Come in Europa, anche negli Stati Uniti sempre più insegnanti sono obbligati a conformarsi a codici linguistici – relativi alle pari opportunità e soprattutto al gender – non solo spesso in contrasto con la realtà biologica, ma pure spesso oltraggiosi verso gli insegnamenti della morale religiosa, cristiana in primis. Ne consegue come, pur essendo meno clamorosa di quella sull’aborto, anche con questa sentenza dalla Corte Suprema degli Stati Uniti sia arrivata una grande lezione, che sarebbe bene facesse scuola anche dalle nostre parti: una lezione a difesa della libertà di credo, contro tutti i bavagli genderisti e del politicamente corretto che, in nome di una equivoca «tolleranza» stanno tentando di censurarlo.
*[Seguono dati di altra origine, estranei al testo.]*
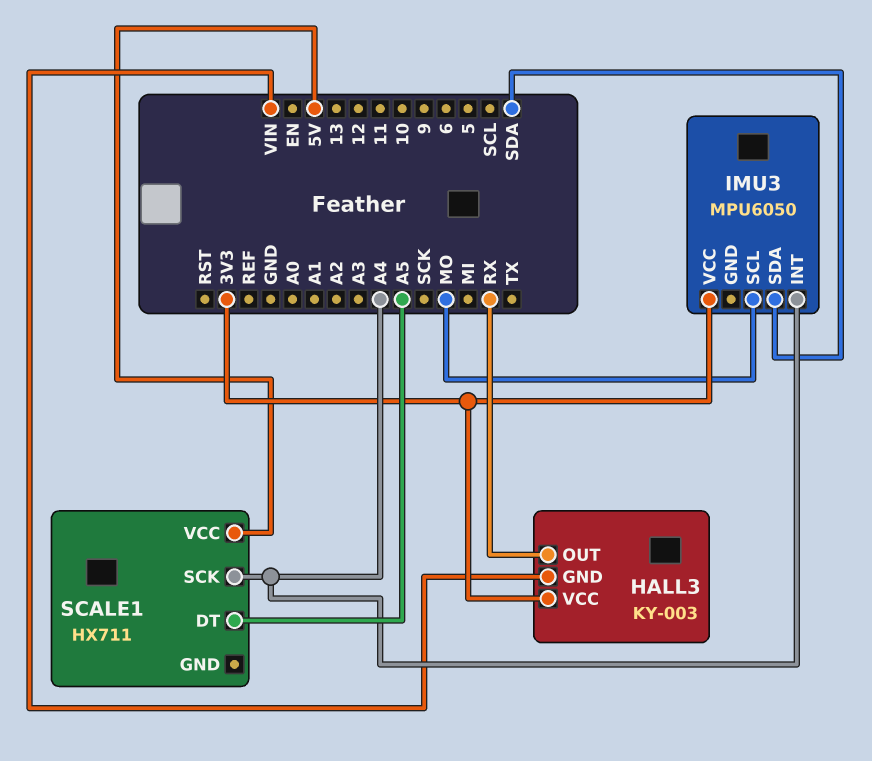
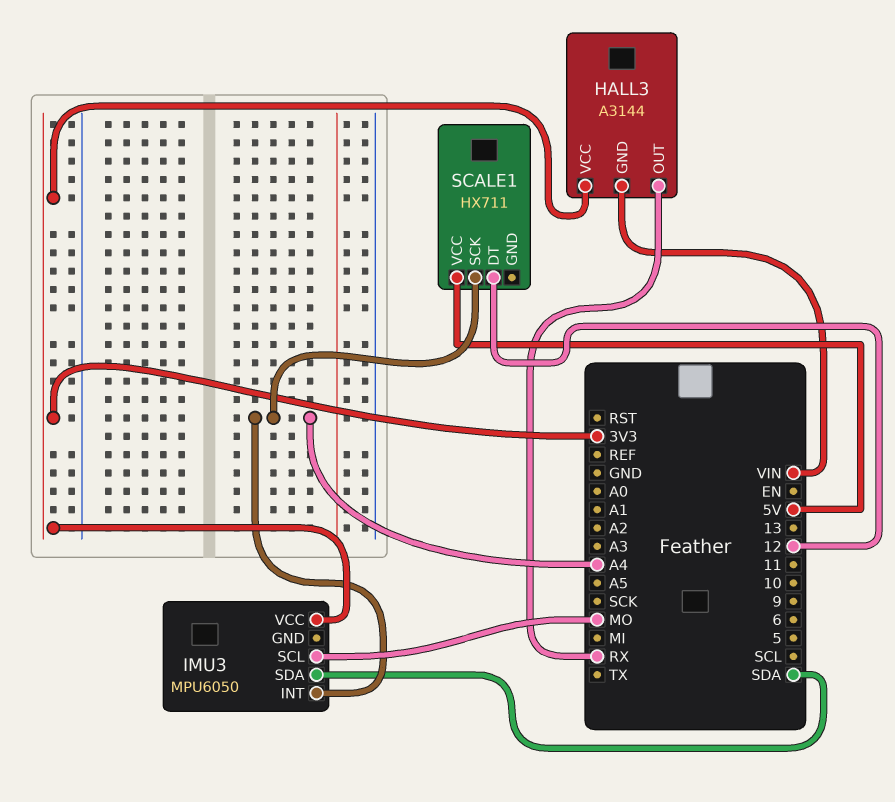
HALL3: KY-003 -> A3144
SCALE1 pin DT: A5 -> 12

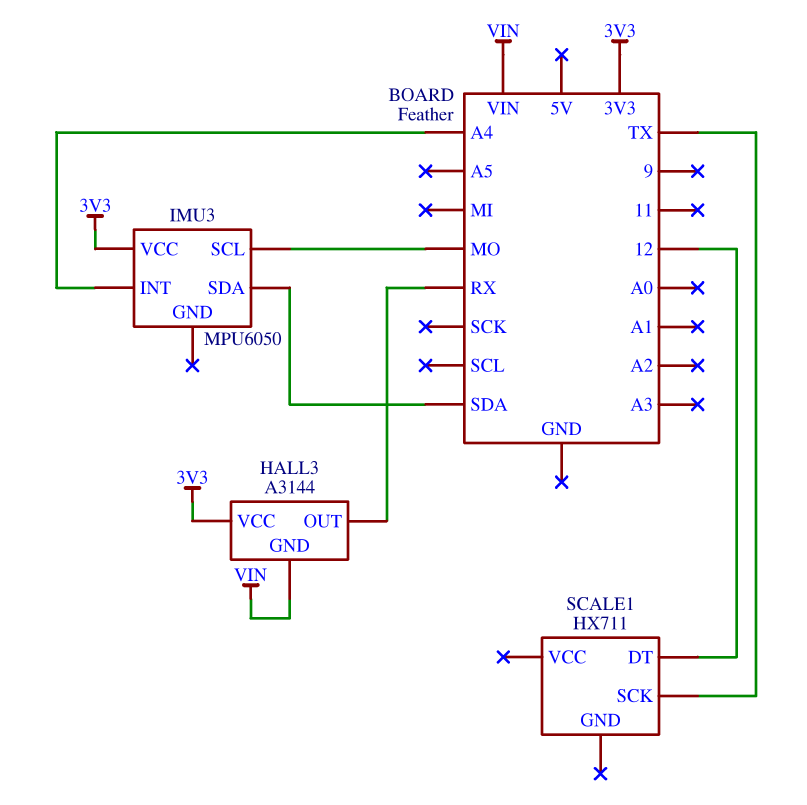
SCALE1 pin SCK: A4 -> TX
SCALE1 pin VCC: 5V -> none

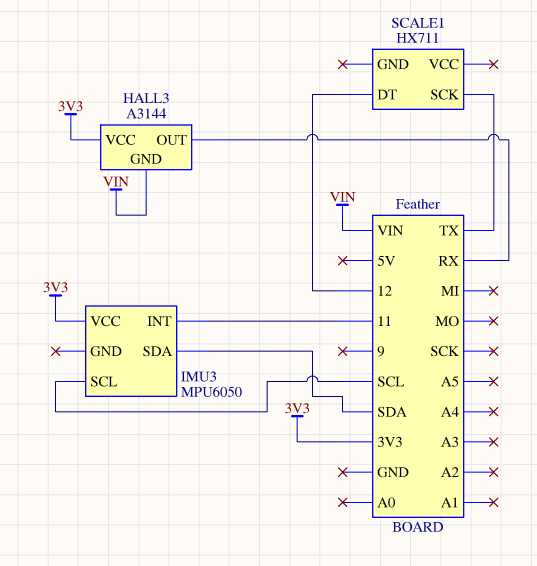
IMU3 pin INT: A4 -> 11
IMU3 pin SCL: MO -> SCL

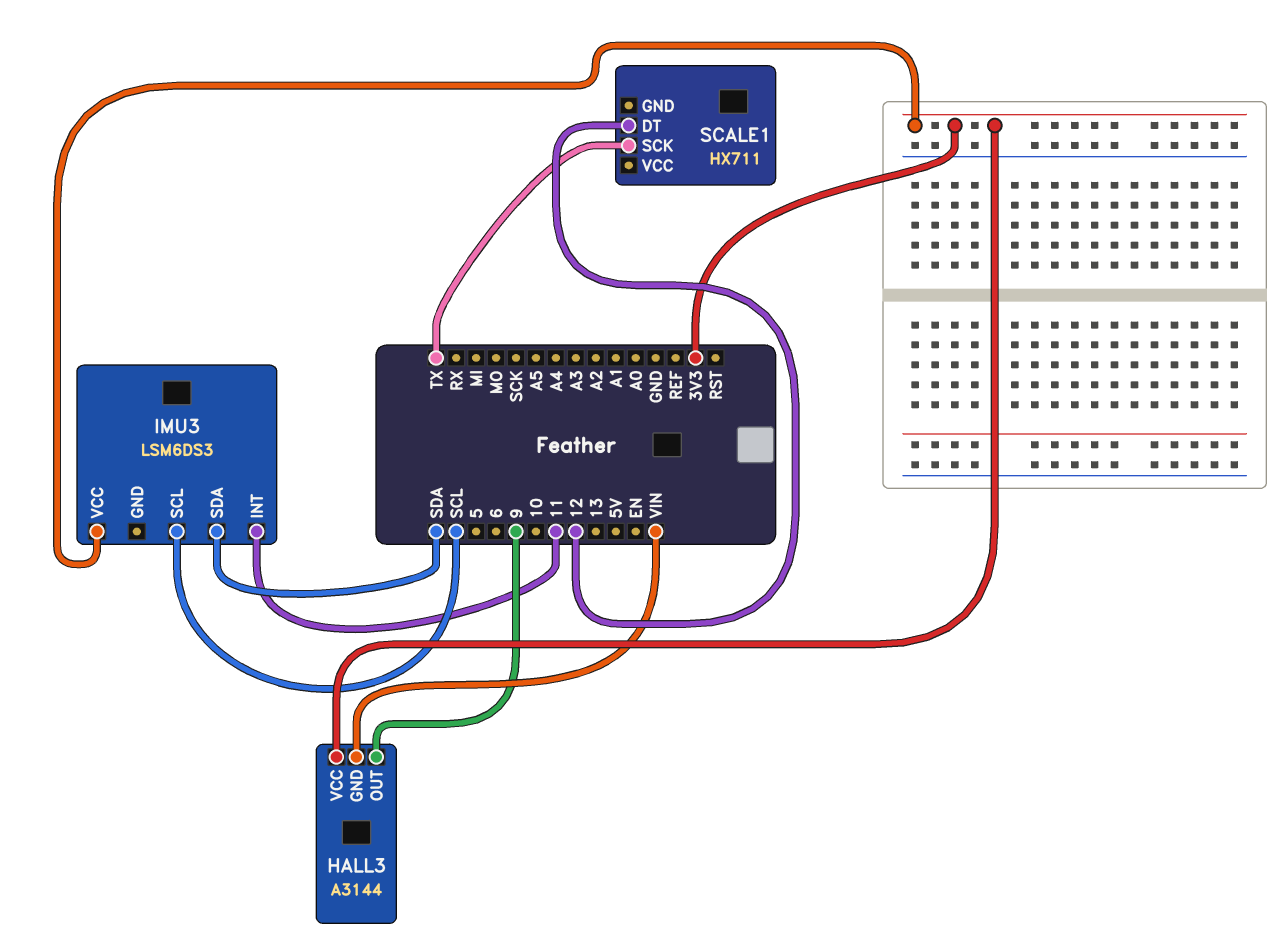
HALL3 pin OUT: RX -> 9
IMU3: MPU6050 -> LSM6DS3

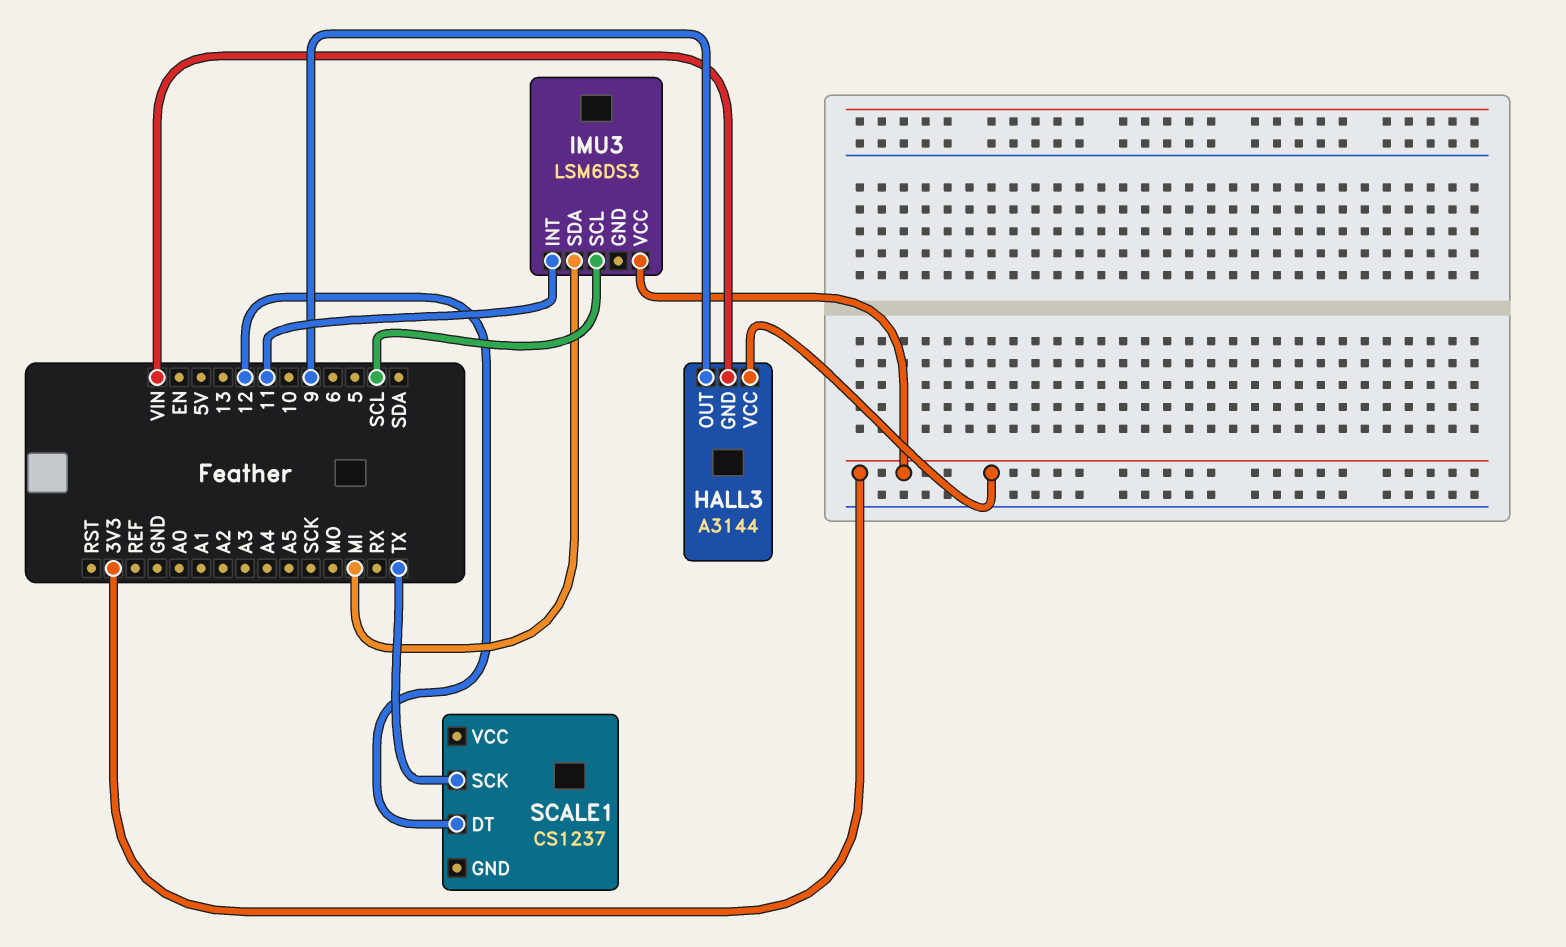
IMU3 pin SDA: SDA -> MI
SCALE1: HX711 -> CS1237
Onore quindi a sei giudici conservatori della Corte e anche a Robert Kennedy, un devoto ex marine statunitense che nel 2008 è diventato allenatore di football alla Bremerton High School di Bremerton, Washington – la stessa scuola in cui si è era diplomato nel 1988 –, che si è dimostrato un eccellente coach di libertà. Poteva infatti incassare il provvedimento contro di lui e fare finta di nulla. Invece, da buon americano appassionato di football, ha scelto di giocare la partita più importante della sua vita. E per sua fortuna – e pure nostra – l’ha vinta.